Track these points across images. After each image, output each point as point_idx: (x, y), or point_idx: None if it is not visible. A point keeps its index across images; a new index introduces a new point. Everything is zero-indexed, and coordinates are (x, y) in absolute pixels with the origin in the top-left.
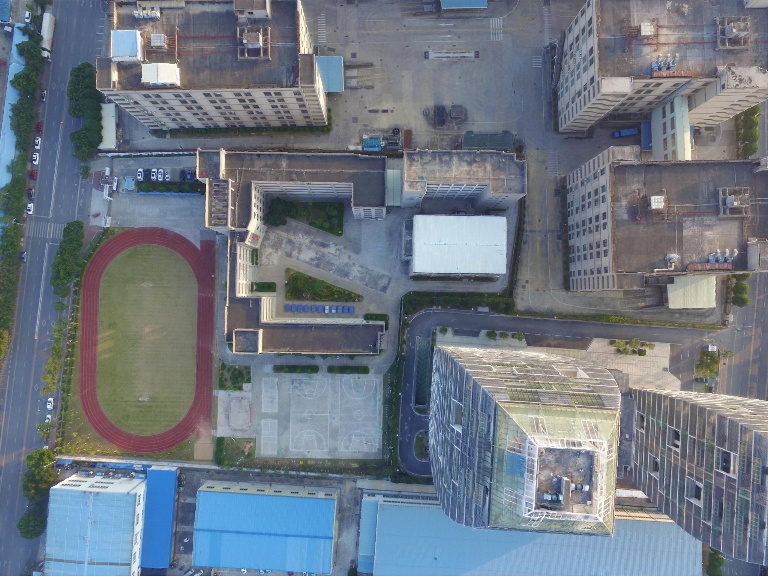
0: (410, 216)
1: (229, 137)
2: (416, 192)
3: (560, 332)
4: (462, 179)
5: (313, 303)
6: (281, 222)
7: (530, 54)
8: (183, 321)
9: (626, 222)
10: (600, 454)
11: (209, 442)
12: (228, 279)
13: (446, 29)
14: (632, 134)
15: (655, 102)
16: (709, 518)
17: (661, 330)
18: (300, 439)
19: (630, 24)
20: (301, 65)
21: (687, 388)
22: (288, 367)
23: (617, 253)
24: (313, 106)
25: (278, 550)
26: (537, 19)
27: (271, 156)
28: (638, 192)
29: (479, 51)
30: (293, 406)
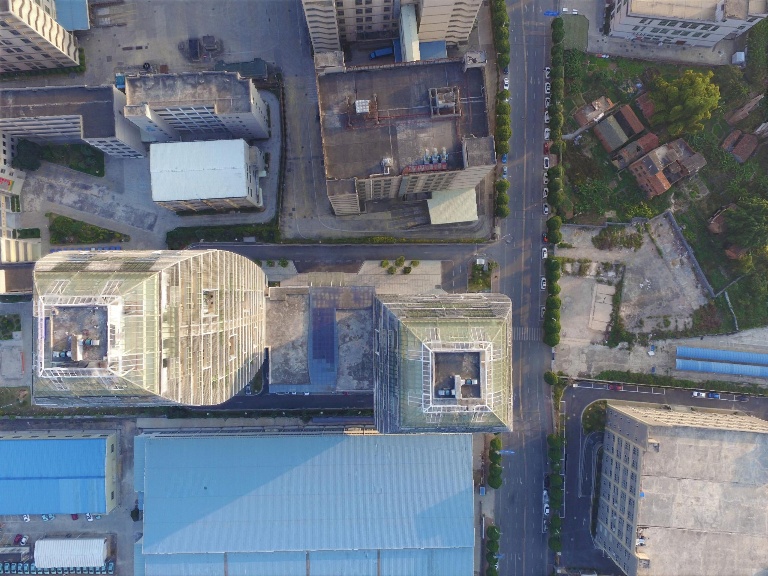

» **Set problem**
Copy out each line from the entries above that contains the word "with".

» **Output**
Track these points across images. After each image, output each point as point_idx: (x, y), or point_idx: None if it is not visible. A point keeps its index across images; a new index introduces a new point. Everything is zero-indexed, and coordinates are (x, y) in absolute pixels with the origin in the top-left.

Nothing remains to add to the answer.